= TO DO =
Please copy each line below that contains the word "leveraging".

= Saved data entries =
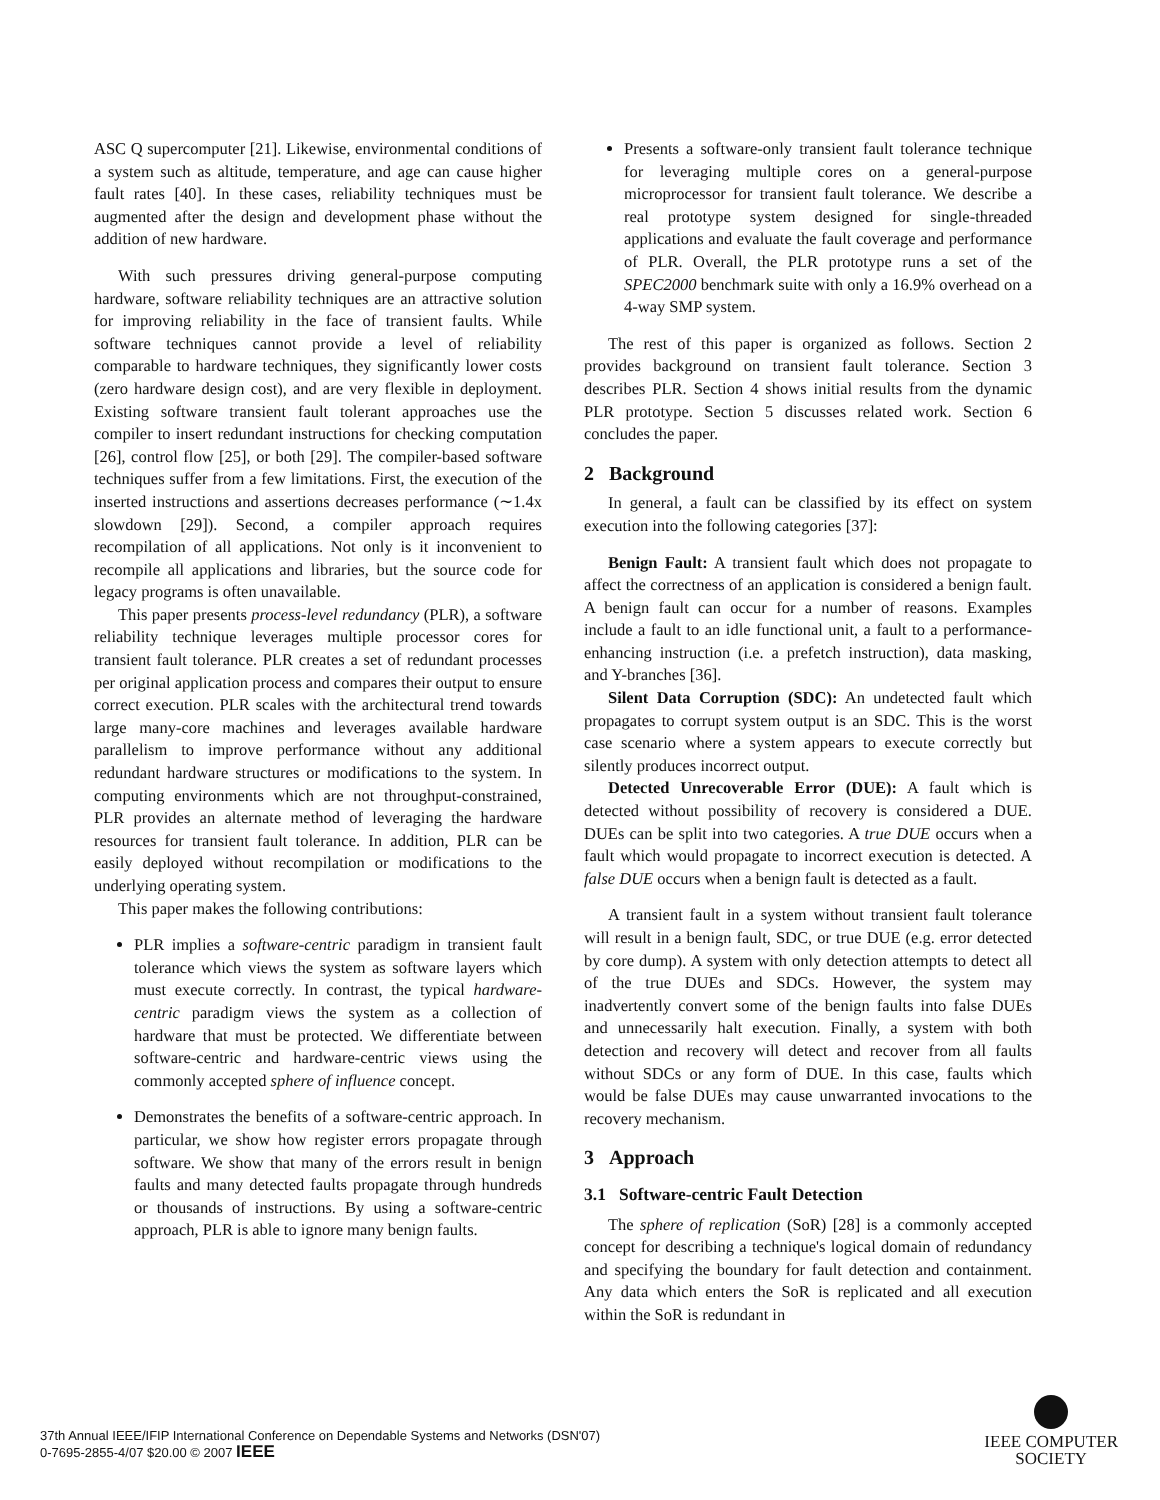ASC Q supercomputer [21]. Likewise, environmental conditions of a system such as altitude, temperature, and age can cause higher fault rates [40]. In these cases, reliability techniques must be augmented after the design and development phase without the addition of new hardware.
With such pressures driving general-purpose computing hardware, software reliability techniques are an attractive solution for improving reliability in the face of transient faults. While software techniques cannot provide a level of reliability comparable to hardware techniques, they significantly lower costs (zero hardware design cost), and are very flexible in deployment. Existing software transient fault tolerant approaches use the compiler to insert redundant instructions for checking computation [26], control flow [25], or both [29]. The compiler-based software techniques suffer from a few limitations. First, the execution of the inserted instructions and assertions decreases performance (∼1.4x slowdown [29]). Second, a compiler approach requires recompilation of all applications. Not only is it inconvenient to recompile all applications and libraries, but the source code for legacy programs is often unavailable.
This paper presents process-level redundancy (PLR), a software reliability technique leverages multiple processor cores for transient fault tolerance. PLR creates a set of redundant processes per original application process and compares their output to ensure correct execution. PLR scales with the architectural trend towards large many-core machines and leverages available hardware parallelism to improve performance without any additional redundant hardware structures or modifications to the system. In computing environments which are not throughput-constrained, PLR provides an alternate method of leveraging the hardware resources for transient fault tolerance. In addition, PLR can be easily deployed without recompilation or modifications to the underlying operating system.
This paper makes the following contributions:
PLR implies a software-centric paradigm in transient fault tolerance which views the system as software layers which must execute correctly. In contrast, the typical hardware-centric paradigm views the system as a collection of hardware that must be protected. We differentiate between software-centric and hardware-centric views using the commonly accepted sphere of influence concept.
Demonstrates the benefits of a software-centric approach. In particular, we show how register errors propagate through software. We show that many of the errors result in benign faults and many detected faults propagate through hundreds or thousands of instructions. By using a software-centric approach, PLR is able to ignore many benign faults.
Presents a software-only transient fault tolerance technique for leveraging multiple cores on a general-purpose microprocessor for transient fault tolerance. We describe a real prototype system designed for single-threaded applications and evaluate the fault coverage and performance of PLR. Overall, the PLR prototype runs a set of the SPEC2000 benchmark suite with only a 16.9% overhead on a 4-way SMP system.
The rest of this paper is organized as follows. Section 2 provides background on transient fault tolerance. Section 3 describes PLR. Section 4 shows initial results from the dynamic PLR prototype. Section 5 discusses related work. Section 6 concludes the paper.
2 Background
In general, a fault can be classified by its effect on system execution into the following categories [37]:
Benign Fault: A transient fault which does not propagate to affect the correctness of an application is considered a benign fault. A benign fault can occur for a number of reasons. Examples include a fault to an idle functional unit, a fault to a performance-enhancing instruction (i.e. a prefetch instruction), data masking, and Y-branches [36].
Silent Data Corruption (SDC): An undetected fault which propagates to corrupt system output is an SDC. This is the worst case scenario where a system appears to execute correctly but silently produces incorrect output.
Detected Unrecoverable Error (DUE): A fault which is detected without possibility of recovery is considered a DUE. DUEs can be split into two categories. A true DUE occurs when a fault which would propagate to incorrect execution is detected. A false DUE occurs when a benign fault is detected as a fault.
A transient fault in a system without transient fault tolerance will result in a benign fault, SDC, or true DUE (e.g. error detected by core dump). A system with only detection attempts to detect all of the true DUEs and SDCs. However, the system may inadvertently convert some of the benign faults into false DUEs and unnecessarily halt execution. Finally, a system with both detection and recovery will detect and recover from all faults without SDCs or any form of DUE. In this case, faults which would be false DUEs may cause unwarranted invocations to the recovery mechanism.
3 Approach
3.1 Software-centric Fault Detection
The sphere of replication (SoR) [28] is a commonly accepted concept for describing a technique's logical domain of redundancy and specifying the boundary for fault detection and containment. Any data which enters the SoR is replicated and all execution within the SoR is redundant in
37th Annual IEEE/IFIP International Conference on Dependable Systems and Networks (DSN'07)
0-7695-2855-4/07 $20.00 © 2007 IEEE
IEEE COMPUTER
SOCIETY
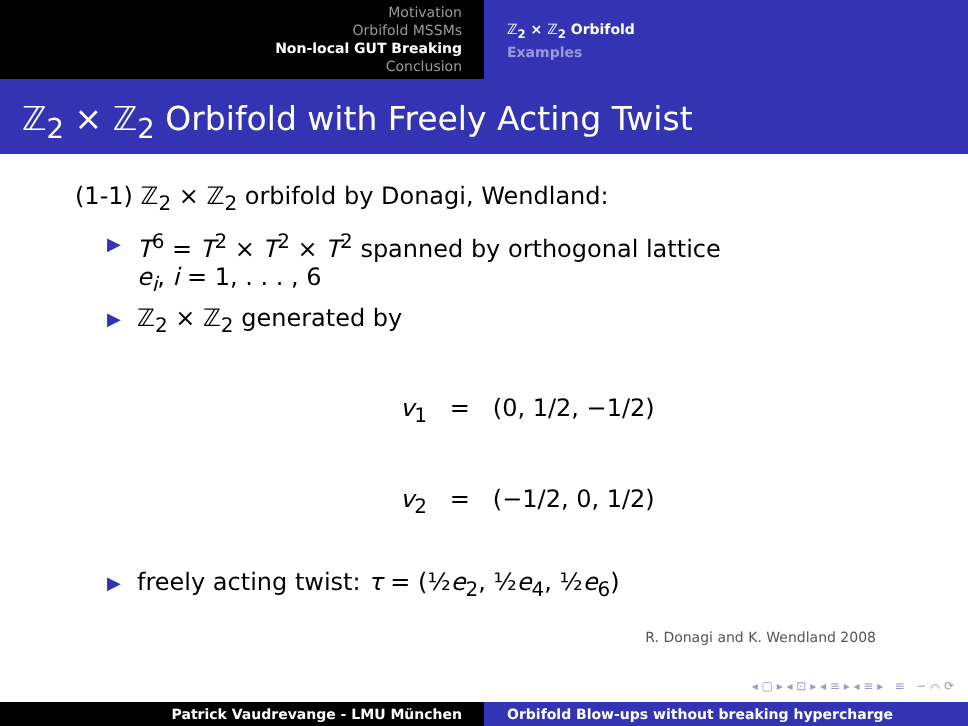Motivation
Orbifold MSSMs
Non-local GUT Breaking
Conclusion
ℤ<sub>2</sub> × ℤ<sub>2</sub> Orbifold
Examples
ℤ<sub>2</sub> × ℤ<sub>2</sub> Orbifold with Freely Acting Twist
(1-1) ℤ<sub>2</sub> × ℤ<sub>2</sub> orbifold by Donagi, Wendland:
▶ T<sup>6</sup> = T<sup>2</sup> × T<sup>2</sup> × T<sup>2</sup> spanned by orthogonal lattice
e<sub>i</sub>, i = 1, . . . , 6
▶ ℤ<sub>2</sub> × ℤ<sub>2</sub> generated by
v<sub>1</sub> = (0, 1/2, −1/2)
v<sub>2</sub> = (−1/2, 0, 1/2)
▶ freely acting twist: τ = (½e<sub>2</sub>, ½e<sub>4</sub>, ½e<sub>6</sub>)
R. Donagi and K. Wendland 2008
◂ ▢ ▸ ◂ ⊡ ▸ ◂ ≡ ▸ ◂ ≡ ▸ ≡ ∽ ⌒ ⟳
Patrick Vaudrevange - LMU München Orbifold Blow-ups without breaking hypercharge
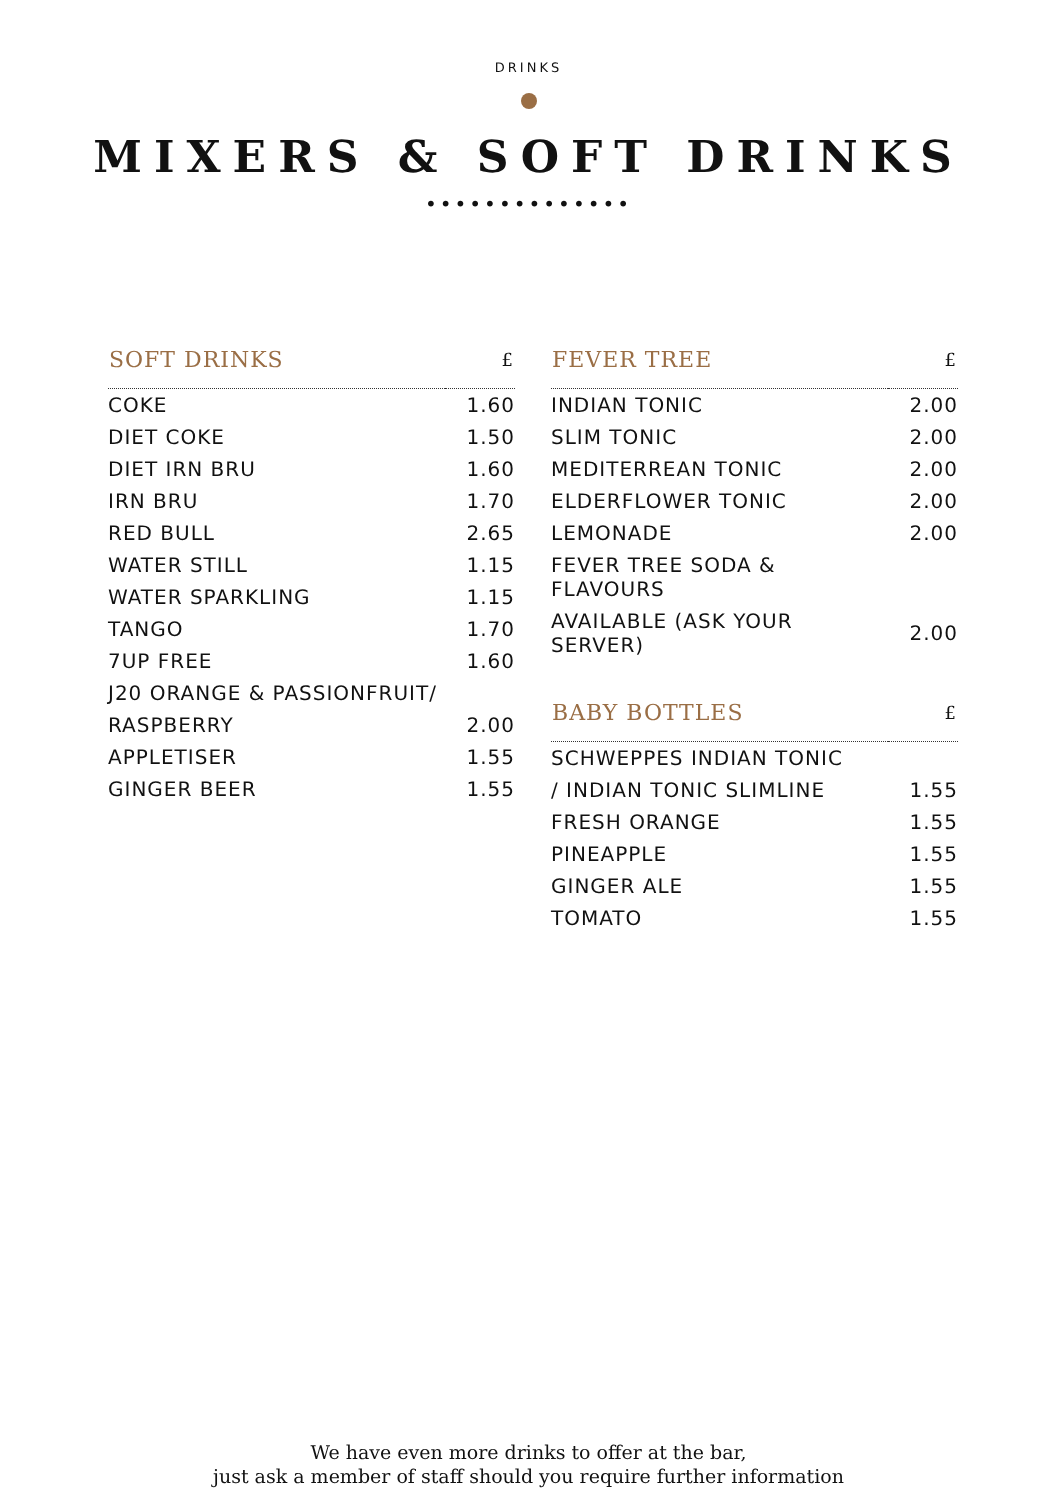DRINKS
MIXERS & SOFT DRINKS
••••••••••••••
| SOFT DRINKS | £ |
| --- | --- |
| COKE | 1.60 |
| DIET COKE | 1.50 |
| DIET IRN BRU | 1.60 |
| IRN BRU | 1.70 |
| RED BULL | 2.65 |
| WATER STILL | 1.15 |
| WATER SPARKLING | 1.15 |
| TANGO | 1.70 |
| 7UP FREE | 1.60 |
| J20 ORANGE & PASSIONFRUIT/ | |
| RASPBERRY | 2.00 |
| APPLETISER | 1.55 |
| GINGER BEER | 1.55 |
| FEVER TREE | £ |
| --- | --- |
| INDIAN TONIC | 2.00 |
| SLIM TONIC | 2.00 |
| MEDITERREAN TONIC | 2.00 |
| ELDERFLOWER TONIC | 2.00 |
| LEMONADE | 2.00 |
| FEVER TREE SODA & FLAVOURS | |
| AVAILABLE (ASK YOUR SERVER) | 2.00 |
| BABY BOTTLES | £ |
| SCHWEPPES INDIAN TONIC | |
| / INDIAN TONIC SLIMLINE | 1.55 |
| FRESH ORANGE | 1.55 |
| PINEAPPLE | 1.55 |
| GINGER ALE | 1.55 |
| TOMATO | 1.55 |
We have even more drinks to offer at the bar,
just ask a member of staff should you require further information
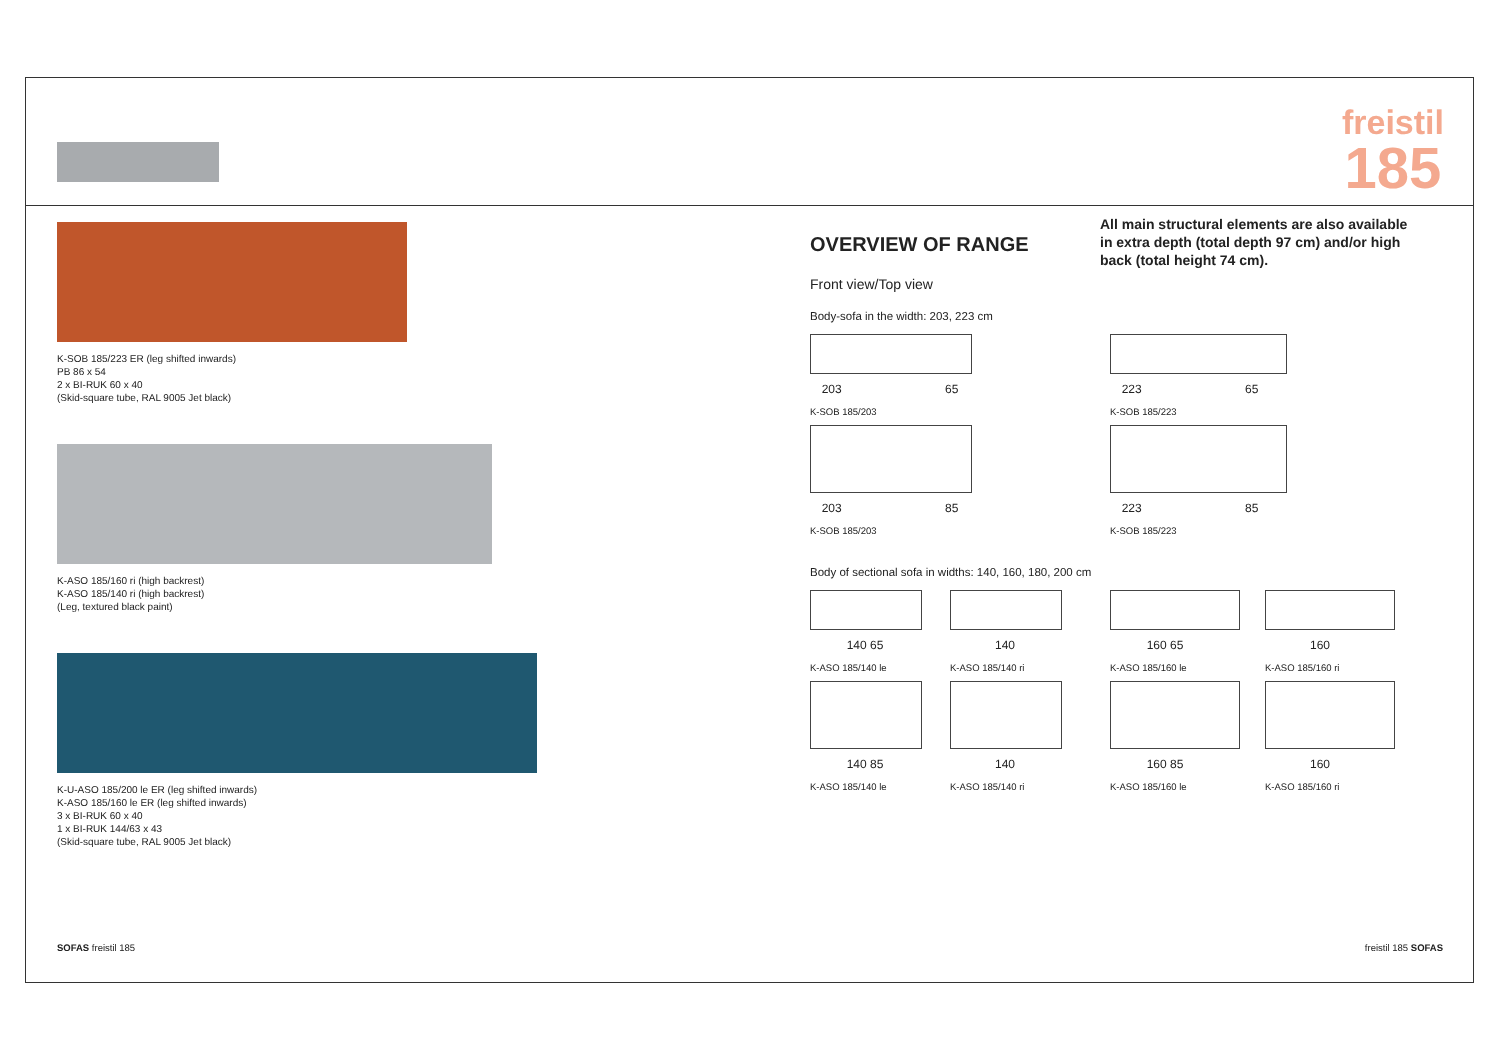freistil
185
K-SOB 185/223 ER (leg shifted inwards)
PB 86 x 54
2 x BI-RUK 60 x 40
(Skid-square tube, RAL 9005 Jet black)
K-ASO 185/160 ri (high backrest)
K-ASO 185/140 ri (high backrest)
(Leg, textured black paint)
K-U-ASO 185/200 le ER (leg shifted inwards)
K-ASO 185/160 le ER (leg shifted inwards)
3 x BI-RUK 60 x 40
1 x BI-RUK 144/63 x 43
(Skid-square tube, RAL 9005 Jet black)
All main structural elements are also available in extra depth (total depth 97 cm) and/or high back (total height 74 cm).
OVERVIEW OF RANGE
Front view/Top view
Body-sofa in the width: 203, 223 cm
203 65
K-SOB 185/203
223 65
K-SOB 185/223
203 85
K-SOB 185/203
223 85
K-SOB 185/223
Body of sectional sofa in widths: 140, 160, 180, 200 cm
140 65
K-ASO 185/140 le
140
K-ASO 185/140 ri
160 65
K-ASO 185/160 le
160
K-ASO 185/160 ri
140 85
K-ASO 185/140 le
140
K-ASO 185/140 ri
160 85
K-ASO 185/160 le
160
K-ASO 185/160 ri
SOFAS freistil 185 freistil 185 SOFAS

= ANSWER =
This paper presents process-level redundancy (PLR), a software reliability technique leverages multiple processor cores for transient fault tolerance. PLR creates a set of redundant processes per original application process and compares their output to ensure correct execution. PLR scales with the architectural trend towards large many-core machines and leverages available hardware parallelism to improve performance without any additional redundant hardware structures or modifications to the system. In computing environments which are not throughput-constrained, PLR provides an alternate method of leveraging the hardware resources for transient fault tolerance. In addition, PLR can be easily deployed without recompilation or modifications to the underlying operating system.
Presents a software-only transient fault tolerance technique for leveraging multiple cores on a general-purpose microprocessor for transient fault tolerance. We describe a real prototype system designed for single-threaded applications and evaluate the fault coverage and performance of PLR. Overall, the PLR prototype runs a set of the SPEC2000 benchmark suite with only a 16.9% overhead on a 4-way SMP system.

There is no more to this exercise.